== YOUR OBJECTIVE ==
Can you give every line of all the items below as a JSON list of strings, one string per line, with blank lines left out?

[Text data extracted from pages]
⁂

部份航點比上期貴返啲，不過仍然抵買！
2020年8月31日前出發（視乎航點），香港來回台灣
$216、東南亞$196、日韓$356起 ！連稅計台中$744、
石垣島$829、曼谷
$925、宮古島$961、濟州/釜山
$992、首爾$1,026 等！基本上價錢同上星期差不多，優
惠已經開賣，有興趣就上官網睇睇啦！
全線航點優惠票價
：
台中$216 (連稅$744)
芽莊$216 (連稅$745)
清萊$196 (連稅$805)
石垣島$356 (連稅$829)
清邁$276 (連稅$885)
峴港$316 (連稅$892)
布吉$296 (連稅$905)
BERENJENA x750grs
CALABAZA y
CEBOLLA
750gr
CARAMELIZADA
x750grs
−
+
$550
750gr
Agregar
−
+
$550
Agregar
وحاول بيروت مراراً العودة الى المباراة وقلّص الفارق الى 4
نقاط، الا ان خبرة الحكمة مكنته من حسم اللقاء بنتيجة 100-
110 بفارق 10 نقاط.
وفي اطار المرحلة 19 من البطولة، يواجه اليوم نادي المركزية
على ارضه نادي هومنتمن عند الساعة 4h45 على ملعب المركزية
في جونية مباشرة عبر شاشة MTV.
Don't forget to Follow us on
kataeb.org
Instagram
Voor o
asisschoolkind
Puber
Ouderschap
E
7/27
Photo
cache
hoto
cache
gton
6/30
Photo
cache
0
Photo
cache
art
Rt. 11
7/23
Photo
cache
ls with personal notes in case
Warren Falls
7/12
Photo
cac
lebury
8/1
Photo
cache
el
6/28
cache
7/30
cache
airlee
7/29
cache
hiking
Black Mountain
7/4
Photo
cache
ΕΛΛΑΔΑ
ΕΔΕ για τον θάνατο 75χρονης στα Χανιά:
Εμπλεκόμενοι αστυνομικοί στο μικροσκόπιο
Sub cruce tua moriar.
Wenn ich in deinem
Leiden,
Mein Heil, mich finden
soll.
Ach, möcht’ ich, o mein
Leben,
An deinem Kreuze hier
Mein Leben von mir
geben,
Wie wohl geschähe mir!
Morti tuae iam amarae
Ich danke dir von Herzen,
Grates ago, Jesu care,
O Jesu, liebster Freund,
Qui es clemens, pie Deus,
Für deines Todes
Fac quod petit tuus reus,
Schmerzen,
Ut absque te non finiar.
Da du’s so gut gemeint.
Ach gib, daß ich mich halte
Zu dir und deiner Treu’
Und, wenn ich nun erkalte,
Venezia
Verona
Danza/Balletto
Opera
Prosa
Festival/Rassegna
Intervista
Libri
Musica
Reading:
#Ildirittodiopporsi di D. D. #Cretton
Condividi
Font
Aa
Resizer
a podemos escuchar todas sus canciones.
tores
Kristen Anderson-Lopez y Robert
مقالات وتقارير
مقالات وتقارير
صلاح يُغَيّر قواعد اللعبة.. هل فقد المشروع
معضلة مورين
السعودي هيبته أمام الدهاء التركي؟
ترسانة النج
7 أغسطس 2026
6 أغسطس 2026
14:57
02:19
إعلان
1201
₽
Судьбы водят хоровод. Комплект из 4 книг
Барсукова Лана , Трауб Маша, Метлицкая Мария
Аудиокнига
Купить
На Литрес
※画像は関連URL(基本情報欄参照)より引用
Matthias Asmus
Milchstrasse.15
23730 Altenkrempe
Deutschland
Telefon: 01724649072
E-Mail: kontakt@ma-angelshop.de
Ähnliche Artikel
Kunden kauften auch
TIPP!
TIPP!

⁂

== EXERCISE OUTPUT ==
[
  "部份航點比上期貴返啲，不過仍然抵買！",
  "2020年8月31日前出發（視乎航點），香港來回台灣",
  "$216、東南亞$196、日韓$356起 ！連稅計台中$744、",
  "石垣島$829、曼谷",
  "$925、宮古島$961、濟州/釜山",
  "$992、首爾$1,026 等！基本上價錢同上星期差不多，優",
  "惠已經開賣，有興趣就上官網睇睇啦！",
  "全線航點優惠票價",
  "：",
  "台中$216 (連稅$744)",
  "芽莊$216 (連稅$745)",
  "清萊$196 (連稅$805)",
  "石垣島$356 (連稅$829)",
  "清邁$276 (連稅$885)",
  "峴港$316 (連稅$892)",
  "布吉$296 (連稅$905)",
  "BERENJENA x750grs",
  "CALABAZA y",
  "CEBOLLA",
  "750gr",
  "CARAMELIZADA",
  "x750grs",
  "−",
  "+",
  "$550",
  "750gr",
  "Agregar",
  "−",
  "+",
  "$550",
  "Agregar",
  "وحاول بيروت مراراً العودة الى المباراة وقلّص الفارق الى 4",
  "نقاط، الا ان خبرة الحكمة مكنته من حسم اللقاء بنتيجة 100-",
  "110 بفارق 10 نقاط.",
  "وفي اطار المرحلة 19 من البطولة، يواجه اليوم نادي المركزية",
  "على ارضه نادي هومنتمن عند الساعة 4h45 على ملعب المركزية",
  "في جونية مباشرة عبر شاشة MTV.",
  "Don't forget to Follow us on",
  "kataeb.org",
  "Instagram",
  "Voor o",
  "asisschoolkind",
  "Puber",
  "Ouderschap",
  "E",
  "7/27",
  "Photo",
  "cache",
  "hoto",
  "cache",
  "gton",
  "6/30",
  "Photo",
  "cache",
  "0",
  "Photo",
  "cache",
  "art",
  "Rt. 11",
  "7/23",
  "Photo",
  "cache",
  "ls with personal notes in case",
  "Warren Falls",
  "7/12",
  "Photo",
  "cac",
  "lebury",
  "8/1",
  "Photo",
  "cache",
  "el",
  "6/28",
  "cache",
  "7/30",
  "cache",
  "airlee",
  "7/29",
  "cache",
  "hiking",
  "Black Mountain",
  "7/4",
  "Photo",
  "cache",
  "ΕΛΛΑΔΑ",
  "ΕΔΕ για τον θάνατο 75χρονης στα Χανιά:",
  "Εμπλεκόμενοι αστυνομικοί στο μικροσκόπιο",
  "Sub cruce tua moriar.",
  "Wenn ich in deinem",
  "Leiden,",
  "Mein Heil, mich finden",
  "soll.",
  "Ach, möcht’ ich, o mein",
  "Leben,",
  "An deinem Kreuze hier",
  "Mein Leben von mir",
  "geben,",
  "Wie wohl geschähe mir!",
  "Morti tuae iam amarae",
  "Ich danke dir von Herzen,",
  "Grates ago, Jesu care,",
  "O Jesu, liebster Freund,",
  "Qui es clemens, pie Deus,",
  "Für deines Todes",
  "Fac quod petit tuus reus,",
  "Schmerzen,",
  "Ut absque te non finiar.",
  "Da du’s so gut gemeint.",
  "Ach gib, daß ich mich halte",
  "Zu dir und deiner Treu’",
  "Und, wenn ich nun erkalte,",
  "Venezia",
  "Verona",
  "Danza/Balletto",
  "Opera",
  "Prosa",
  "Festival/Rassegna",
  "Intervista",
  "Libri",
  "Musica",
  "Reading:",
  "#Ildirittodiopporsi di D. D. #Cretton",
  "Condividi",
  "Font",
  "Aa",
  "Resizer",
  "a podemos escuchar todas sus canciones.",
  "tores",
  "Kristen Anderson-Lopez y Robert",
  "مقالات وتقارير",
  "مقالات وتقارير",
  "صلاح يُغَيّر قواعد اللعبة.. هل فقد المشروع",
  "معضلة مورين",
  "السعودي هيبته أمام الدهاء التركي؟",
  "ترسانة النج",
  "7 أغسطس 2026",
  "6 أغسطس 2026",
  "14:57",
  "02:19",
  "إعلان",
  "1201",
  "₽",
  "Судьбы водят хоровод. Комплект из 4 книг",
  "Барсукова Лана , Трауб Маша, Метлицкая Мария",
  "Аудиокнига",
  "Купить",
  "На Литрес",
  "※画像は関連URL(基本情報欄参照)より引用",
  "Matthias Asmus",
  "Milchstrasse.15",
  "23730 Altenkrempe",
  "Deutschland",
  "Telefon: 01724649072",
  "E-Mail: kontakt@ma-angelshop.de",
  "Ähnliche Artikel",
  "Kunden kauften auch",
  "TIPP!",
  "TIPP!"
]